• Exercise objective: Pull every "ОЧНО" line out of the data below.

Collected data entries:
************

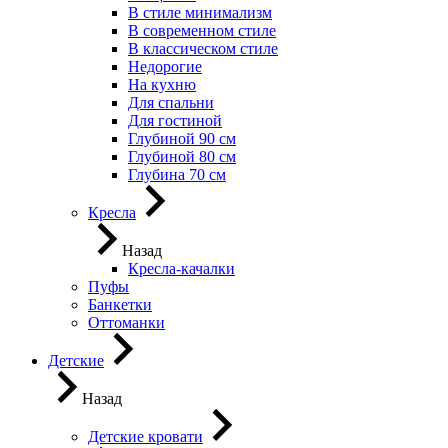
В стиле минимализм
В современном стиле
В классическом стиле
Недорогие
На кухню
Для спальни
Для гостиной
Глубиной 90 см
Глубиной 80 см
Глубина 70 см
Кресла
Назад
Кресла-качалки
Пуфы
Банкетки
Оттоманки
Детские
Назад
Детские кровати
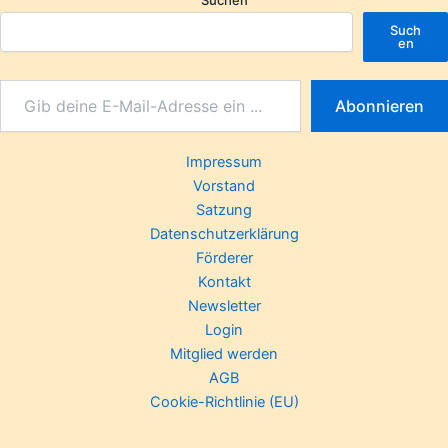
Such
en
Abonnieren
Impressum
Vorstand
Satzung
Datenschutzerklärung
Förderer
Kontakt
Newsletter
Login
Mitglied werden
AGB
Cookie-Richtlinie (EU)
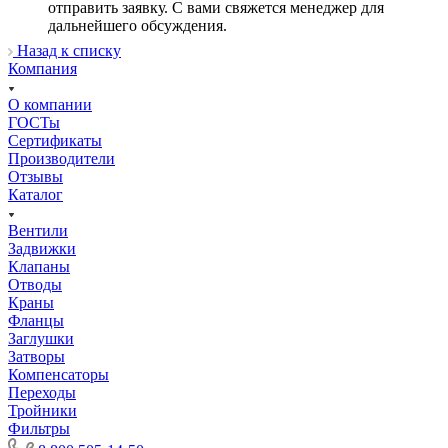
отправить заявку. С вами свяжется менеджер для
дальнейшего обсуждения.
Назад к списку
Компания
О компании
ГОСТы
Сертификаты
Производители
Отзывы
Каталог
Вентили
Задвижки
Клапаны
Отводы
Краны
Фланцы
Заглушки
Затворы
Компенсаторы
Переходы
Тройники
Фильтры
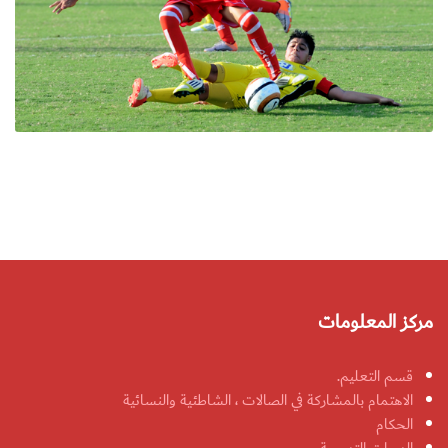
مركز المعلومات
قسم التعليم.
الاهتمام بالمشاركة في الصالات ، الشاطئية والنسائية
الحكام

************

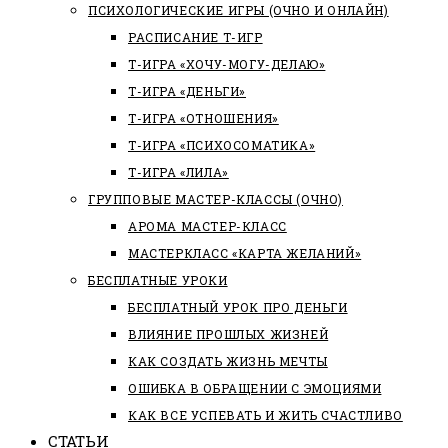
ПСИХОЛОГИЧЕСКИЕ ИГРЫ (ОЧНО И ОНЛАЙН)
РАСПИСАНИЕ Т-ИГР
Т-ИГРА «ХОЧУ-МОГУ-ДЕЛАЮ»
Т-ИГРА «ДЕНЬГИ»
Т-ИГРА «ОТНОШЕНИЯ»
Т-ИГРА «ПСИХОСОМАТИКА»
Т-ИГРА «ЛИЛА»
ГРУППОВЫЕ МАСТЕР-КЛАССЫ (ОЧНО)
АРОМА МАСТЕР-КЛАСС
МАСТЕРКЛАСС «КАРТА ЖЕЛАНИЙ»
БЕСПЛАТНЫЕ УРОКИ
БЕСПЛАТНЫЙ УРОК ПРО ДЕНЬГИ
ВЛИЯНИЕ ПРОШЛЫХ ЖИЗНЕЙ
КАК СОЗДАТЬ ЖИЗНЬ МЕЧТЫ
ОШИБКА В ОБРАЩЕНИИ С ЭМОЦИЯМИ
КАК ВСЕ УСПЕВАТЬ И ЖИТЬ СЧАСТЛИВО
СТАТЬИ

************

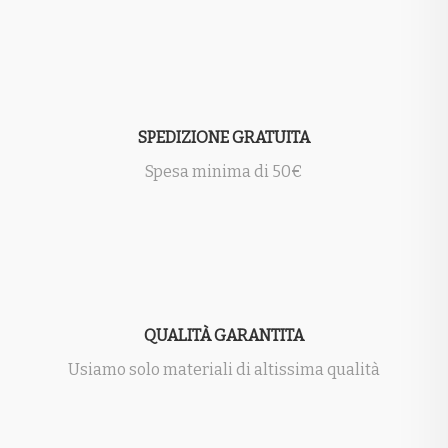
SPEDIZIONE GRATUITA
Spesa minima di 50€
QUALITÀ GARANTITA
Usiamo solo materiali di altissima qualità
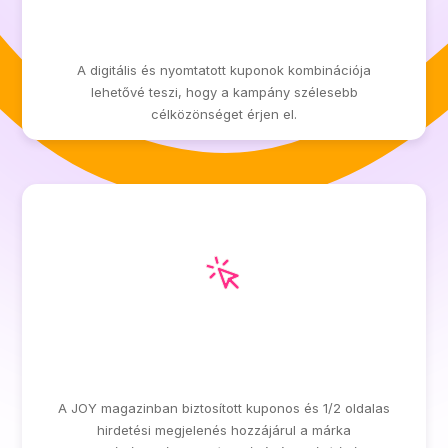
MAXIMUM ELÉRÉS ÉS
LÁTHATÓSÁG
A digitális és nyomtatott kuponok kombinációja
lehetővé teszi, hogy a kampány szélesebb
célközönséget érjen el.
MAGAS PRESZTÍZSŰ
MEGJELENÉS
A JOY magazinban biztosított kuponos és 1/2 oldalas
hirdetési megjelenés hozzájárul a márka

************

• Written answer:
ПСИХОЛОГИЧЕСКИЕ ИГРЫ (ОЧНО И ОНЛАЙН)
ГРУППОВЫЕ МАСТЕР-КЛАССЫ (ОЧНО)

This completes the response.